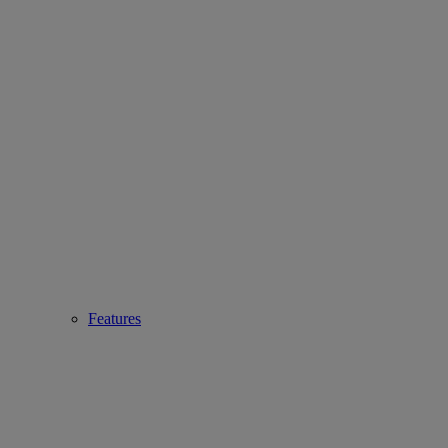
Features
◇ ◇ ◇
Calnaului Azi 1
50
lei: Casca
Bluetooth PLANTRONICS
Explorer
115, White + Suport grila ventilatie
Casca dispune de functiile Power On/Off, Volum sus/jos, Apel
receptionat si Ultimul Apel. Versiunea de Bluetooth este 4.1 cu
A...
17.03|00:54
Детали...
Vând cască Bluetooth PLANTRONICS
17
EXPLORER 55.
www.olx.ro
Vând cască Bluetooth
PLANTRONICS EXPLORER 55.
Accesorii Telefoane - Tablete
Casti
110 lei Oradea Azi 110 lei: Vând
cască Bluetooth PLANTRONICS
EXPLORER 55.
◇ ◇ ◇
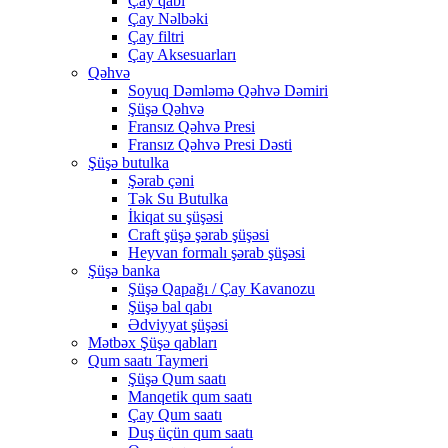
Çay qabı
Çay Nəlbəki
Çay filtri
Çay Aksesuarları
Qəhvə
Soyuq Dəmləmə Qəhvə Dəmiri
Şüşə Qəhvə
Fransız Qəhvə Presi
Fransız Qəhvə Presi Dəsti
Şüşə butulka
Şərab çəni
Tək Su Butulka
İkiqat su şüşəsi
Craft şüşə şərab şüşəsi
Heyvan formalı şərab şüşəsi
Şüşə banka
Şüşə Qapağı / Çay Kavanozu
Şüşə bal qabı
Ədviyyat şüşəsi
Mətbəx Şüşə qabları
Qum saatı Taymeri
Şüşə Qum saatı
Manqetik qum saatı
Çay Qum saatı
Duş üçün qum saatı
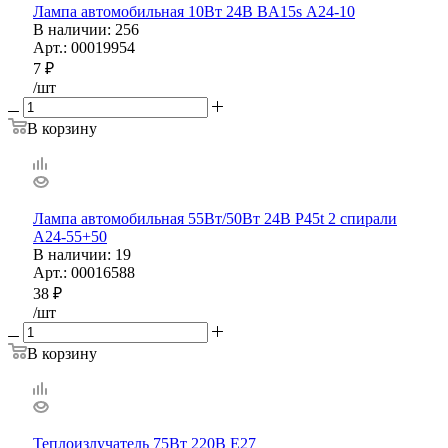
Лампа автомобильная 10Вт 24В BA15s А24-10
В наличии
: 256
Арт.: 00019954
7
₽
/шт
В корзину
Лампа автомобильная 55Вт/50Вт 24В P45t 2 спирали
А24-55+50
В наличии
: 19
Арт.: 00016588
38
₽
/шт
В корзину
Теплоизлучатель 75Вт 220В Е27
◇ ◇ ◇
PROBLEM DESCRIPTION
Look through the material for "Vând". Copy each line that has it.

EXPECTED ANSWER
Vând cască Bluetooth PLANTRONICS
Vând cască Bluetooth
110 lei Oradea Azi 110 lei: Vând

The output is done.